I agree. How about Ir twin brother, osmium?


----------



## noobsk (Apr 5, 2017)

As it comes too iron has been very difficult the use of mercury and the method for which it was identified was by XRF, but with more than five different equipment, all metallurgical laboratory. The Osmium has not appeared


----------



## 4metals (Apr 5, 2017)

Lino is suggesting using mercury to cement out the precious metals in the solution. The mercury will go into solution, and due to its position on the electromotive series only precious metals will be displaced. 

I have never used mercury for cementation but in theory it makes your cemented metals cleaner than copper. It is however mercury, but for a test on a small quantity worth a try.


----------



## Platdigger (Apr 6, 2017)

Am I getting this right? 
You are saying this ore is 4.2 percent Ir?
In other words 84 pounds per ton?
Sorry, but I doubt it. Especially in the absence of any other pgms.


----------



## Lino1406 (Apr 6, 2017)

Sorry,I did not suggest cementing with mercury - nor amalgamating - iridium does not dissolve in mercury. What I meant is to use a transparent separator funnel with a minimal amount of mercury, by way of experiment and see whether something settles below - Ir of course is heavier than mercury, just to prove Ir is present (0.4 percent)


----------



## 4metals (Apr 6, 2017)

> What I meant is to use a transparent separator funnel with a minimal amount of mercury, by way of experiment and see whether something settles below - Ir of course is heavier than mercury, just to prove Ir is present



Well this a unique test. But the way I learn is to read, understand the concept, and approach this with an open mind. I wonder if the surface tension on the surface of the mercury pool would make a small quantity of even a more dense material float on the surface? Creating a false negative.


----------



## noobsk (Apr 6, 2017)

Platdigger said:


> Am I getting this right?
> You are saying this ore is 4.2 percent Ir?
> In other words 84 pounds per ton?
> Sorry, but I doubt it. Especially in the absence of any other pgms.

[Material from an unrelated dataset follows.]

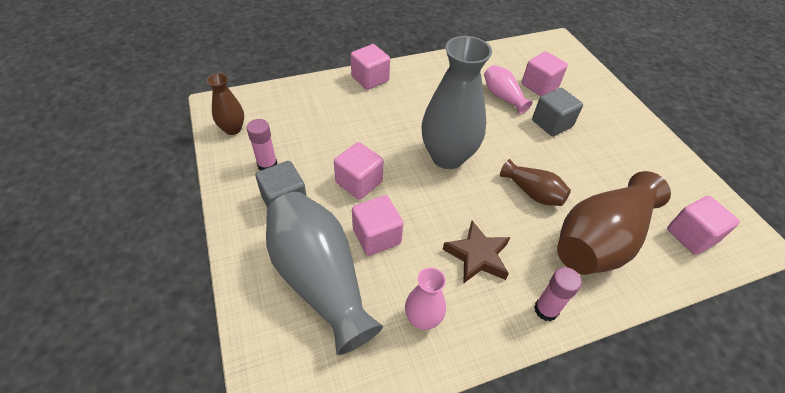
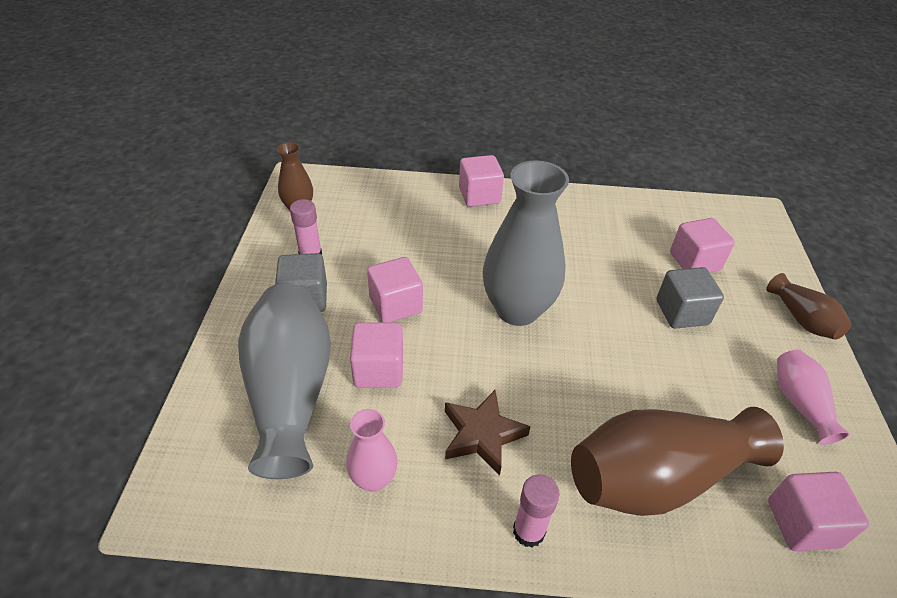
camera: 25 degrees right, 5 degrees down
(503, 97) = (634, 261): pink vase -> pink vase (800, 403)
(532, 192) = (601, 387): brown vase -> brown vase (802, 319)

The percentage is 0.04% of Ir


----------



## anachronism (Apr 6, 2017)

so that's 40g per tonne.

with an Iridium price of $850 per Troy Oz today that's not a whole lot of return for the work you will have to do.


----------



## Platdigger (Apr 6, 2017)

OK then, so that means there is only 8.8 percent iron.
That doesn't make sense either. So what is the balance of the ore?


----------



## 4metals (Apr 6, 2017)

To convert to percent the decimal moves 2 places to the right. Iron 88% Iridium .42% A lack of other PM's makes me suspect instrument error. The 0.42% was likely less than the percent error the XRF lists.


----------



## g_axelsson (Apr 6, 2017)

4metals said:


> > What I meant is to use a transparent separator funnel with a minimal amount of mercury, by way of experiment and see whether something settles below - Ir of course is heavier than mercury, just to prove Ir is present
> 
> 
> 
> Well this a unique test. But the way I learn is to read, understand the concept, and approach this with an open mind. I wonder if the surface tension on the surface of the mercury pool would make a small quantity of even a more dense material float on the surface? Creating a false negative.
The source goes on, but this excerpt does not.